When we address others with the phrase aloha kākou, we are invoking a relationship, an understanding between us. Language is a place where we struggle, where our values and worldviews come together in our everyday lives. Living in Polynesia has taught me that there is a power in naming “we”—that inclusion and exclusion, whether “we” is “a kākou thing” or mākou, an “us guys, not you thing”—this is fundamental in how humans organize community and how we make sense of the relationships between us and the entities that surround us. I wonder if there is a possibility for Blackness to be recognized as at home in Hawai‘i, as Joy writes, to be recognized as the beginning of all life and the seat of so much fertile possibility. I wonder sometimes what my kumu was thinking when he apologized to me and the football player from Kona. Was he worried that acknowledging that Local folks called us out of our names also acknowledged a category that othered us and exposed a part of Hawai‘i–that thread that gave us keaka nika–that not only made the islands out of sync with the continent but belied the myths of ethnic harmony and perpetual respect that Hawai‘i people tell ourselves and others?

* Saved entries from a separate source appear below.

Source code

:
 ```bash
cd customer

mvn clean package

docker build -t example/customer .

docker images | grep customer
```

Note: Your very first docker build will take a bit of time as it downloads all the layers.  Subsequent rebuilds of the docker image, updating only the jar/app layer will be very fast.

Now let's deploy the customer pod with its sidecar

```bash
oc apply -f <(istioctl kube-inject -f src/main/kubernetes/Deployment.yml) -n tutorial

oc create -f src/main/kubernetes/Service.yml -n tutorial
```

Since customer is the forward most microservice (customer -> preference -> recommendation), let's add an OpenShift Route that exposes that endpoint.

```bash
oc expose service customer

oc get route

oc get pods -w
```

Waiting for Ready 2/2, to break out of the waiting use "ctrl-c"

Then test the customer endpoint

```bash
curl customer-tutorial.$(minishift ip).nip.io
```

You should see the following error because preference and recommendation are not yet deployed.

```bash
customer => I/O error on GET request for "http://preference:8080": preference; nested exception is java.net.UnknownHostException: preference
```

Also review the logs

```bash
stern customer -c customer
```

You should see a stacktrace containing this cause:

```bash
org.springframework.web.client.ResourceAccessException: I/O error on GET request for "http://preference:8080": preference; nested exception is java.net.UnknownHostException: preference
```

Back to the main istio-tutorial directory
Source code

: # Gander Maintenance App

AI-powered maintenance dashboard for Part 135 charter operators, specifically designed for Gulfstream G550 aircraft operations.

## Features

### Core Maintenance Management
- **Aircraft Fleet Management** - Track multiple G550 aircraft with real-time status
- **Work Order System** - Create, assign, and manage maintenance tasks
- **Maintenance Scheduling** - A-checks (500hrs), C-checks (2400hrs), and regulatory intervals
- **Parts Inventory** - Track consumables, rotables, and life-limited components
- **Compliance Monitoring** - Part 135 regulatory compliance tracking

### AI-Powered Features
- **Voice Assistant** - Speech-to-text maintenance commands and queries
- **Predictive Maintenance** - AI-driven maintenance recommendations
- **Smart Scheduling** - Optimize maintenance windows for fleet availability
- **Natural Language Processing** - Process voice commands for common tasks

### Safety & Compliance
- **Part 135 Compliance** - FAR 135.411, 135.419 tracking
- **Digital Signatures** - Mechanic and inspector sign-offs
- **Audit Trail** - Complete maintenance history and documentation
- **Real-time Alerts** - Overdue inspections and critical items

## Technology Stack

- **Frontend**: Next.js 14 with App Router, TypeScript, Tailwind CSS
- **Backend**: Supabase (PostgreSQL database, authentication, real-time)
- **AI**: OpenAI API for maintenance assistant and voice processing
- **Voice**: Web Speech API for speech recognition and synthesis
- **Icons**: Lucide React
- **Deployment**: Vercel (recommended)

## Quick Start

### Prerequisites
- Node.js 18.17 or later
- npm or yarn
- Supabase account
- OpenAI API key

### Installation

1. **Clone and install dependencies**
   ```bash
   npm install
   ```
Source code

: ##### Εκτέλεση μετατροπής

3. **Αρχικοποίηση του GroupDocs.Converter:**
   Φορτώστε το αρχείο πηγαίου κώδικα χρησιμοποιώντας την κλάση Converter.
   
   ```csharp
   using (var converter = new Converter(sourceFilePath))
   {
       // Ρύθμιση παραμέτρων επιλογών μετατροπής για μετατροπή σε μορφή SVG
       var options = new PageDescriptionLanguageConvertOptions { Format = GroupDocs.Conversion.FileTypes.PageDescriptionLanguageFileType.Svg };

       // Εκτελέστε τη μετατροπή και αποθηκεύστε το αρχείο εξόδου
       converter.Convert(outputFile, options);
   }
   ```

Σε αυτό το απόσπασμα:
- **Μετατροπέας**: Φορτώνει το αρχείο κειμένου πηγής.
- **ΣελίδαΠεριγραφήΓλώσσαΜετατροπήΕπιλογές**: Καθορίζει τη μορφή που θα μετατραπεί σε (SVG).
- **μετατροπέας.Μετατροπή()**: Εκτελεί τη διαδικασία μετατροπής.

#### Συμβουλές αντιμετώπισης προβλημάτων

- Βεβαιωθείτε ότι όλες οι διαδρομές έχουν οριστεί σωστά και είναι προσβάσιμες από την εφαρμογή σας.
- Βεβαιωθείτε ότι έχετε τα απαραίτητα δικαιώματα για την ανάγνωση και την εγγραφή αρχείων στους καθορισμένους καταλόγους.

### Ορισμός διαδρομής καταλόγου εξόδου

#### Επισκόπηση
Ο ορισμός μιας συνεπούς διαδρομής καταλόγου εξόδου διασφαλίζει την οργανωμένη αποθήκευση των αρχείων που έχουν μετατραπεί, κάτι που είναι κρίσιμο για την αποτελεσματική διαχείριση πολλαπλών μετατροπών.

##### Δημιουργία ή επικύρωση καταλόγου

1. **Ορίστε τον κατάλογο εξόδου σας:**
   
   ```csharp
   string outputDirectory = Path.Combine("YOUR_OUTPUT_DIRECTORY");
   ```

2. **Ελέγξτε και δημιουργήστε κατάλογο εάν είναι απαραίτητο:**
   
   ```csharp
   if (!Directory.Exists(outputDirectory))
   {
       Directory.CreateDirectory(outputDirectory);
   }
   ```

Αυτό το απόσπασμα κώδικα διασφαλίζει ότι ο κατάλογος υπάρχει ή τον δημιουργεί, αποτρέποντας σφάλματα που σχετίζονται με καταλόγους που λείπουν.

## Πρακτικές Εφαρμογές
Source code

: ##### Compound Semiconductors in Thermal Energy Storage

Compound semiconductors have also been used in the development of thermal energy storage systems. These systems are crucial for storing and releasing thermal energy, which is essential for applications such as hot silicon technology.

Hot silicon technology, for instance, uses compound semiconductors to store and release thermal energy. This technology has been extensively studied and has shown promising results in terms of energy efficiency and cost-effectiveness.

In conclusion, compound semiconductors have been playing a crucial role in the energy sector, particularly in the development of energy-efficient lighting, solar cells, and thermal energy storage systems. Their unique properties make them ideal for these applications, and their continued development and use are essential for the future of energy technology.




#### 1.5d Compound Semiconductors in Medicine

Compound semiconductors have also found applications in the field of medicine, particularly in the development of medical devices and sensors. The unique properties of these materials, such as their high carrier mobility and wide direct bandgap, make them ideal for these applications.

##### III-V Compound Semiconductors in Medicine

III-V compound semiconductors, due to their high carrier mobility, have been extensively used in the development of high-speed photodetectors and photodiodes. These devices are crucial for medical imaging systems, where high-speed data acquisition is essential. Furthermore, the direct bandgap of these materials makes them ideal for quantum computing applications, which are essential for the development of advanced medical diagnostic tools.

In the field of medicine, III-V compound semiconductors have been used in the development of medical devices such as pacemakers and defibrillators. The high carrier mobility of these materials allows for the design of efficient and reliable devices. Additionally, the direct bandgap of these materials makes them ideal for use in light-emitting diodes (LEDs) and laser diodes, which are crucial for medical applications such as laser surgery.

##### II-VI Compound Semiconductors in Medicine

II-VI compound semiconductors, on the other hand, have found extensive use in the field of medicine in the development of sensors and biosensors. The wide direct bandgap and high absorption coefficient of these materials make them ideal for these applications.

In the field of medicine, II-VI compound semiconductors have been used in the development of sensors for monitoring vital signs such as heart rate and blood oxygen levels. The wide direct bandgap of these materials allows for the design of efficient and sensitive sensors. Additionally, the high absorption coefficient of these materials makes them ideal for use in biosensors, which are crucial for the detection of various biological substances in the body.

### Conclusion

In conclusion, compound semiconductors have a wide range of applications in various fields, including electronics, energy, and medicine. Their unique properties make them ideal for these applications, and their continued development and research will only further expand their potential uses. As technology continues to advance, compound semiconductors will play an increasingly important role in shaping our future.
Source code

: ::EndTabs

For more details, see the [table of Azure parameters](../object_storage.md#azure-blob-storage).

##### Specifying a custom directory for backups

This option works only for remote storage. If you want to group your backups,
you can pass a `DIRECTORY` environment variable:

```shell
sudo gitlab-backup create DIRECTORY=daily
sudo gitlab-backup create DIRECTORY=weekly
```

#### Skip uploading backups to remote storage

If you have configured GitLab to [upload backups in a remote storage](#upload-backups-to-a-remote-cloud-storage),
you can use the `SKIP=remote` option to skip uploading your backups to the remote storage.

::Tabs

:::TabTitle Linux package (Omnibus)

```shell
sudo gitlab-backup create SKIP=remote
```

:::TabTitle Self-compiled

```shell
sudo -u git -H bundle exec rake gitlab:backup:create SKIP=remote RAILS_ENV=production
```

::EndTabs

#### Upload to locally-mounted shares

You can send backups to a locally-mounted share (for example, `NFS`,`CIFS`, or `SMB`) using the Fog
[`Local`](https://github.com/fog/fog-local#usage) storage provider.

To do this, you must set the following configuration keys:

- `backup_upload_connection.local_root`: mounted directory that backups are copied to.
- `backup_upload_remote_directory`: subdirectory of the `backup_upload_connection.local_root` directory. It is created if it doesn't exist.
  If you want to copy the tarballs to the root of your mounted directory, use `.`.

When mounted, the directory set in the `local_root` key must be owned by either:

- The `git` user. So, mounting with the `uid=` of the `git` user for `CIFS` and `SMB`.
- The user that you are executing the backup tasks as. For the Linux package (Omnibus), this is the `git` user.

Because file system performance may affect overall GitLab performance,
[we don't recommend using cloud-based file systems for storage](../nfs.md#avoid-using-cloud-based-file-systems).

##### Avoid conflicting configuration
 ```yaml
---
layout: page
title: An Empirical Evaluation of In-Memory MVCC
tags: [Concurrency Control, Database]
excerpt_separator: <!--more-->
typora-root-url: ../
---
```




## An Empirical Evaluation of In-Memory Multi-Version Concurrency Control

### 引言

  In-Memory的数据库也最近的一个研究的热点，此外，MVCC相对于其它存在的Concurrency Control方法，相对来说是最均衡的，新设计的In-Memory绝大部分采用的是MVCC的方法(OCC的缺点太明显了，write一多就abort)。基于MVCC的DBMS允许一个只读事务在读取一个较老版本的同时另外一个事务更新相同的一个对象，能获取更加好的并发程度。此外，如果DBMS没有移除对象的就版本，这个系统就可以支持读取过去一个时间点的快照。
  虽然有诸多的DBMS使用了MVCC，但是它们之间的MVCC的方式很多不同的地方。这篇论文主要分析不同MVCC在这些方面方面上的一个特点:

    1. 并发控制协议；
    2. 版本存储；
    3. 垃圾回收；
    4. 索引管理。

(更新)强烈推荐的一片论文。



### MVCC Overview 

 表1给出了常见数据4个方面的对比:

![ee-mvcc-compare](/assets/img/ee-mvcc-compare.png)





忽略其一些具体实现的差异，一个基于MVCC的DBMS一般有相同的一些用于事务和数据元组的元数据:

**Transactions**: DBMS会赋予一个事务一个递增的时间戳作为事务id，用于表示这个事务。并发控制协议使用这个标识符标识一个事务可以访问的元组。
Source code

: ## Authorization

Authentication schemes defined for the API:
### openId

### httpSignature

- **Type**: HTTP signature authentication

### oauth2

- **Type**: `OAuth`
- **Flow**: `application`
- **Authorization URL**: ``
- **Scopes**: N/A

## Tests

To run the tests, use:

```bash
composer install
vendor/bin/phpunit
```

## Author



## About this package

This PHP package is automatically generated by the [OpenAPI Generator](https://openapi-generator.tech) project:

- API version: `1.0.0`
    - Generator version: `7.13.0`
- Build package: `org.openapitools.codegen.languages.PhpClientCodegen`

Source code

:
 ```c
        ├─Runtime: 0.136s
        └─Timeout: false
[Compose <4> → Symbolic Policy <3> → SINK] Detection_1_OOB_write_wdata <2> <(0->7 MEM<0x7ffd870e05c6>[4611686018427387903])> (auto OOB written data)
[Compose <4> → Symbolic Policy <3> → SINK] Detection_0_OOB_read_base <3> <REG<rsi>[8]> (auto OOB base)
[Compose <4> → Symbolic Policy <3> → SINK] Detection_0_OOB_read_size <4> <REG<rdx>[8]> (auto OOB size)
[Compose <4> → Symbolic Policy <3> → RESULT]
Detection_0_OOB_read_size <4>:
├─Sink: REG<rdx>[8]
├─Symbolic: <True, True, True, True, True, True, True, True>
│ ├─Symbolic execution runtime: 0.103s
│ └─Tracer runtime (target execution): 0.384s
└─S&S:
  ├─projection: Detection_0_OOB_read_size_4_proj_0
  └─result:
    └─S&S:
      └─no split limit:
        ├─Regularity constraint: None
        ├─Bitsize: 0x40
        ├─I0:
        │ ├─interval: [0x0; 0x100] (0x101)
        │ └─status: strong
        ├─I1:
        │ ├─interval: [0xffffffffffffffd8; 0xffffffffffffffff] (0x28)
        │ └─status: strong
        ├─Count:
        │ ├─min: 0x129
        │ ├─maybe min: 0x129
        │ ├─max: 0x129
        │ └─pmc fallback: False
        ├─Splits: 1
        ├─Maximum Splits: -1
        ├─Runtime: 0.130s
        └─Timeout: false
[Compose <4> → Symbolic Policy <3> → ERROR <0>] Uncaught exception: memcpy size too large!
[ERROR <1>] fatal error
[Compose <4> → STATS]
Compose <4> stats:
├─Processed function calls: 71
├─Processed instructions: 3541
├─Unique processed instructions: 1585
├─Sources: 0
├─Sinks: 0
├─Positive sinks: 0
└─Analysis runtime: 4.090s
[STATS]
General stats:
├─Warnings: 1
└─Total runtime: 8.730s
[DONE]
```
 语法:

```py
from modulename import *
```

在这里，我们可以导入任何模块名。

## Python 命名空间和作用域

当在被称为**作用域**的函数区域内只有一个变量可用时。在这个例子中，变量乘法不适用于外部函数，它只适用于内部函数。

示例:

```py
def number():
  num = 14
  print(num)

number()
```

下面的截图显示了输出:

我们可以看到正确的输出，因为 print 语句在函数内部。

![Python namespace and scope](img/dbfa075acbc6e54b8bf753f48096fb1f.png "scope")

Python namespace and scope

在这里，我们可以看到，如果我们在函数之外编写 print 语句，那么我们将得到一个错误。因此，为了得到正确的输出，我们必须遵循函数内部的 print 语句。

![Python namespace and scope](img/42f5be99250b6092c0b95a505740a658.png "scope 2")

Sometimes, I have heard from Black people of Hawai‘i that pōpolo is just an innocuous Hawai‘i version of “Black,” but I haven’t met one person yet who prefers it as the primary way to describe their own ethnic or racial identity here. I wonder if pōpolo is always for talking about third parties, the way we talk about plants and animals. In the Hawaiian view of the world there are names like ʻāweoweo, the name of a red fish sometimes called “bigeye” and the name of a type of sugar cane and again the name of a type of seaweed. They share the name because they share traits that distinguish them from other entities around them. Many words for plants and animals come in pairs and these doublets help us to see what is true of them both. Pōpolo, whose leaves were famine food and whose black berries stained kapa, the medicine that grows wild in the underbrush and restores the breath on contact. This pōpolo reverberates with its human counterparts, whose Black cultures invigorate politics of sovereignty, shape Local art and culture, and continue to be linkages between Hawai‘i and the rest of the world. Blackness is not always salient in Hawai‘i but it is always there, growing, flowering, ripening, and healing.